March, 1917. The goal of every government involved in the Great War has been achieved: industrialist Spenser Cochran has drugged and enslaved a vampire, Don Simon Ysidro, to do his bidding, and is now on the way to the US aboard a luxury ship.
Horrified, Dr Lydia Asher secures her passage on the vessel to rescue her friend from Cochran’s chemical thrall. Meanwhile, her husband makes a dangerous alliance with the vampires of Paris to send Lydia the information she needs about the drug.

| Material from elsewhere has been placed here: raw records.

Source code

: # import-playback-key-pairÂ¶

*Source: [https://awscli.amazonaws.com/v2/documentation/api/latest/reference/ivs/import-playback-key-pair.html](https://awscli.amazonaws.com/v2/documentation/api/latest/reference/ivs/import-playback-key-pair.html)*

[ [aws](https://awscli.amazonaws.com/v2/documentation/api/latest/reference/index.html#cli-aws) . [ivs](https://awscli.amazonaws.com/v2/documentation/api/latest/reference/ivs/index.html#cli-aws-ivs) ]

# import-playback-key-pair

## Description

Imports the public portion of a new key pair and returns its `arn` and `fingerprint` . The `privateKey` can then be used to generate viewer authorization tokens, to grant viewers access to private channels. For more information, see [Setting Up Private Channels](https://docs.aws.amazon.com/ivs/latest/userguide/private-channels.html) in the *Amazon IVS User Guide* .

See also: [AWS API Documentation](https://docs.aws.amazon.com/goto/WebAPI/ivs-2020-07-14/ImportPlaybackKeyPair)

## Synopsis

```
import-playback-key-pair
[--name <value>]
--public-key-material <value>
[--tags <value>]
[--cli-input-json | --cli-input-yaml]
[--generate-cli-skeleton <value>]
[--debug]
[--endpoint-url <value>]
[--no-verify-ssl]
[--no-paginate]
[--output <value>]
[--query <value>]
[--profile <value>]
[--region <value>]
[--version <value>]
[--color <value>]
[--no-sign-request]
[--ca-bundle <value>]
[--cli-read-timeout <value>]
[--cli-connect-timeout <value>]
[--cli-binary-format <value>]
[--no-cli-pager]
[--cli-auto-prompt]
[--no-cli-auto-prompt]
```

As they cross the Atlantic evidence mounts that another vampire is hiding aboard the ship, indiscriminately murdering passengers. Lydia knows she must solve both cases before the ship docks, and that breaking Cochran’s hold on Don Simon will not be enough . . . She must kill him.
PUBLISHERS WEEKLY
This darkly witty eighth novel (after Pale Guardian) in Hambly's WWI spycraft and vampires James Asher series features James's wife, Lydia, a doctor and investigator in her own right, in a lively international travel mystery with outcomes that modern readers will find morally satisfying. Lydia follows a tortured dream sent to her by her dear friend, Spanish vampire Don Simon Ysidro, who has been kidnapped and may be forced to use his powers for the war or for private industry. She looks for him on the America-bound ship City of Gold, understanding that she may need to kill him herself to keep his abilities from being misused. Lydia uses her social status to access the likely villains among the industrialists and royalty in first class, and her medical and investigative skills to understand the xenophobic fear spreading through the third-class decks. At home, James leverages his Parisian vampire network to identify the kidnapper and research ways to save Don Simon. The amount of explicit racism and anti-Semitism depicted on the immigrant ship although probably realistic for the period, relevant to the story, and placed in the mouths of unsympathetic characters may be off-putting to some readers. Fans of Lydia and Don Simon will love the focus on their connection, and James's fans will find enough of him in his usual mode to be content.